In four years, they paid more than $62,000 in rent, never missing a rent payment.

But in March, a new landlord claimed ownership of the property, while the company they signed a lease with continued to expect rent payments.

They were caught in the middle and ended up being evicted.

“They can destroy your life in a matter of seconds,” said Jorge Taveras. “I can't get a house for my family. I can't get an apartment.”

“They upped our rent. They said they need all the security deposits back,” said Miller.

Chelcie Miller and her husband were given five days to pay $1,800 or move out of the townhouse they rented.

They had already paid that month’s rent when they got the notice.

“Send us a check to a PO Box. Don't fill in the name, just put the amount and day and sign it,” Miller said she was instructed.

Their new landlord, convicted felon Barry Haught, has filed eviction cases against more than two dozen tenants since March, even though he doesn't actually own any of the properties.

Haught and a former partner bought titles to 120 homes for as little as a few thousand dollars each at HOA foreclosure auctions.

After they had a falling out, Haught used quit claim deeds to transfer the titles into new companies, then demanded new leases, new security deposits and rent from tenants.

“There's a lot of houses. A lot of families are getting kicked out because of this. And a lot of people don't know about this,” said Jorge Taveras.

It was not the first time Haught was tough on renters.

In 2011, he was arrested, convicted and spent time in prison for trashing a renter's home while he was trying to evict her.

According to a police report, he damaged a television, a DVR and a Sony Play Station.

He told officers “I just wanted my seriousness understood."

Previously, he served federal time for Medicare and Medicaid fraud.

He served 4 years after he was convicted of that crime and was ordered to pay $14 million dollars in restitution to the U.S. Government.

Now Haught's companies advertise properties for rent on sites like Trulia and Zillow.

Court documents show Haught's new companies bring in more than $62,000 a month in rent. The majority of the revenue is profit, since investors are not paying for mortgages, insurance or taxes on those properties.

The companies are operated out of a sports marketing office in west Tampa, where we observed a steady stream of investors, employees and attorneys come and go.

We tried to talk to Haught as he was leaving, but he drove away.
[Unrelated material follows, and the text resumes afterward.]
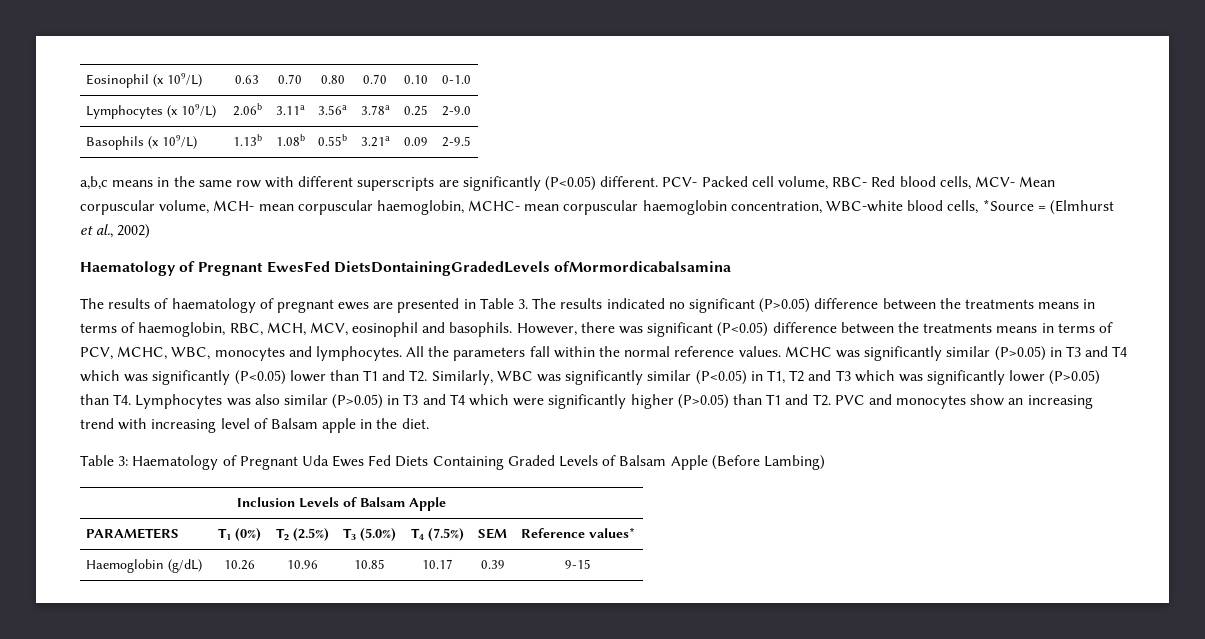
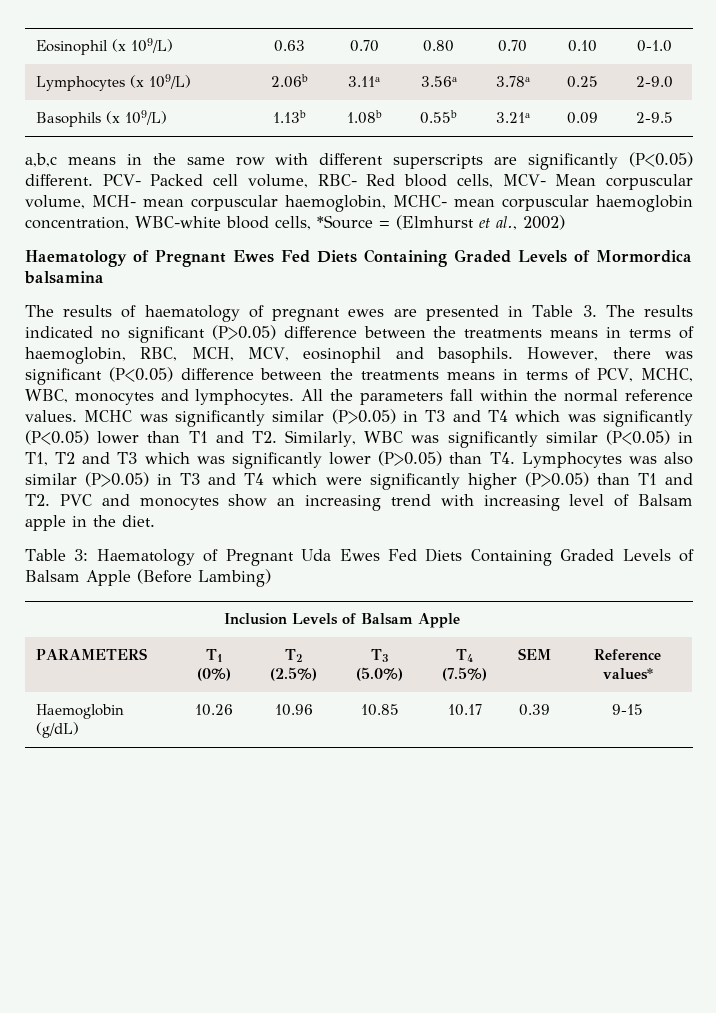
[266,261,731,276] EwesFed DietsDontainingGradedLevels ofMormordicabalsamina -> [233,249,692,267] [24,271,104,284] Ewes Fed Diets Containing Graded Levels of Mormordica balsamina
We also reached out to his attorneys by phone and email, and visited Haught's home, but no one responded.

“There is no requirement imposed on these investors to place language in a lease disclosing the fact that these properties are in foreclosure,” said Attorney Ryan Torrens, who has represented multiple parties in HOA litigation.
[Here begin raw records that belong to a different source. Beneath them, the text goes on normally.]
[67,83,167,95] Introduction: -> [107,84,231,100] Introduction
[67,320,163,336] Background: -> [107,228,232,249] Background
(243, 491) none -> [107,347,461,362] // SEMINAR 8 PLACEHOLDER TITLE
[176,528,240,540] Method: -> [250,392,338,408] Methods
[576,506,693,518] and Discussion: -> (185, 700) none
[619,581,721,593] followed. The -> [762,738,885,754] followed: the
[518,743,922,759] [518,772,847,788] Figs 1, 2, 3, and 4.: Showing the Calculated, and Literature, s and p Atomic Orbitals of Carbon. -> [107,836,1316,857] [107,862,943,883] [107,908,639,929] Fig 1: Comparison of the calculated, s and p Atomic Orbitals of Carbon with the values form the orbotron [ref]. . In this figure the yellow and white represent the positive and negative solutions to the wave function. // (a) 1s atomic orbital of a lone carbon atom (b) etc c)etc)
Torrens says HOA foreclosure renters often don't know what they're getting into.

And when banks finally foreclose, they are only required by law to give occupants a 30 day notice to vacate, whether or not they have a lease.

“The tenant should be informed that there's a possibility that you may have to move because this is still owned by the bank.

Tenants and experts say future renters should protect themselves by asking the right questions before they sign a lease.

“We should have information about the company, how long they've owned the home, if this home has been in foreclosure. We're supposed to have protection and we don't,” said Jorge Taveras.

Homeowners should started by looking up addresses on a property appraiser’s website.